In the early years of the project, the data was collected manually, but only the first 1,000 homicides of the year were collected, since our stories were always based on those. Then, the project was used to be left on stand-by until the following year. With the advance of the project we felt we wanted to start making broader analysis of the whole years’ data. Of course, going back in many years over all the daily reports manually would be very hard. So, a former reporter at Correio, Thiago Freire, set up a scraper, and managed to scrape all previous data, since the first report, in 2011, thus obtaining the complete previous years.
From that moment on, we keep the data completely updated. And actually we keep doing it manually, because we need to access the reports for the daily coverage of violence in town. So when we access them, we already collect the data and update our database for the 1,000 Lives project. Then. monthly, we also update the CSV on the project’s page.
What was the hardest part of this project?
I believe the great merit of this project is not necessarily to have opened the data, since this is already a widespread good practice, not even the volume or type of data that was opened. It is also not a project that has complex technologies or shiny data visualizations. Being a mid-size newsroom, in a poor region of a developing country, we don’t have many resources (to give an idea, we don’t even have any webdesigner or developers in the newsroom).
Nevertheless, we strongly believe the project is unique, and this uniqueness lies in the fact that we were able to open the data only because, during nine years, we did a CONSTANT work to update this database. We, and only us, have kept this database up to date for so many years. And only due to our work this data is still available, after the Security Office decided, overnight, to remove it, in an anti-democratic decision that goes against Brazilian legislation. So, although the action of opening the data itself is common in other projects, what is unique in this work is the perseverance of our data journalism work, which allowed a quick and efficient response to an illegal decision of the government. We believe this process and the result of it can be a great reference for data journalists all over the world.
What can others learn from this project?
As already mentioned, it may be that the project has little to contribute in terms of technology or data viz, but we believe that this project has a lot to contribute and can be a global reference in terms of the importance of persevering in building a database, in order to prevent policies changes and maintain authorities accountable.
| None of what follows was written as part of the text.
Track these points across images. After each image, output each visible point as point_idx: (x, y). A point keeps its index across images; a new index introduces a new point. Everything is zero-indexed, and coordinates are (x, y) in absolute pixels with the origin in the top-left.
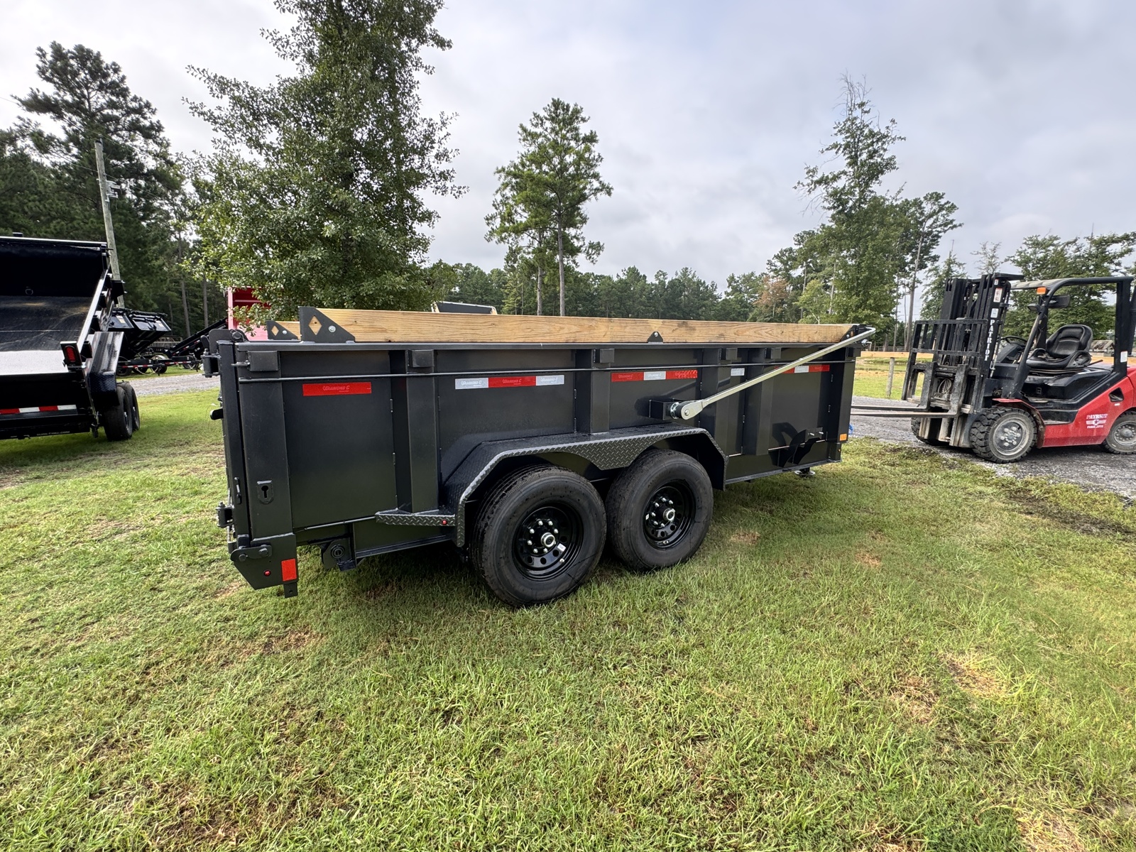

When working with data, we can sometimes take for granted that historical data will always be there, for when you want to use it. So, you won’t keep your own files because you can always scrape data from the past. However, our project shows that this is not always true, especially in countries or communities where the culture of opening data is not yet consolidated.
Another great point to learn from the project is the importance to perserve not only in a personal level, but also on a team level. Notice that, being already a 9-year project (and counting), the 1,000 Lives was born by the hand of a specific journalist (Juan Torres), but year by year the project (and specially the culture of keeping the data updated) was passed to other journalists (reporters and editors), who keep the project still running.
Besides, the project also has a good point on insisting on FOIA requests and using all instances of it to obtain a public data.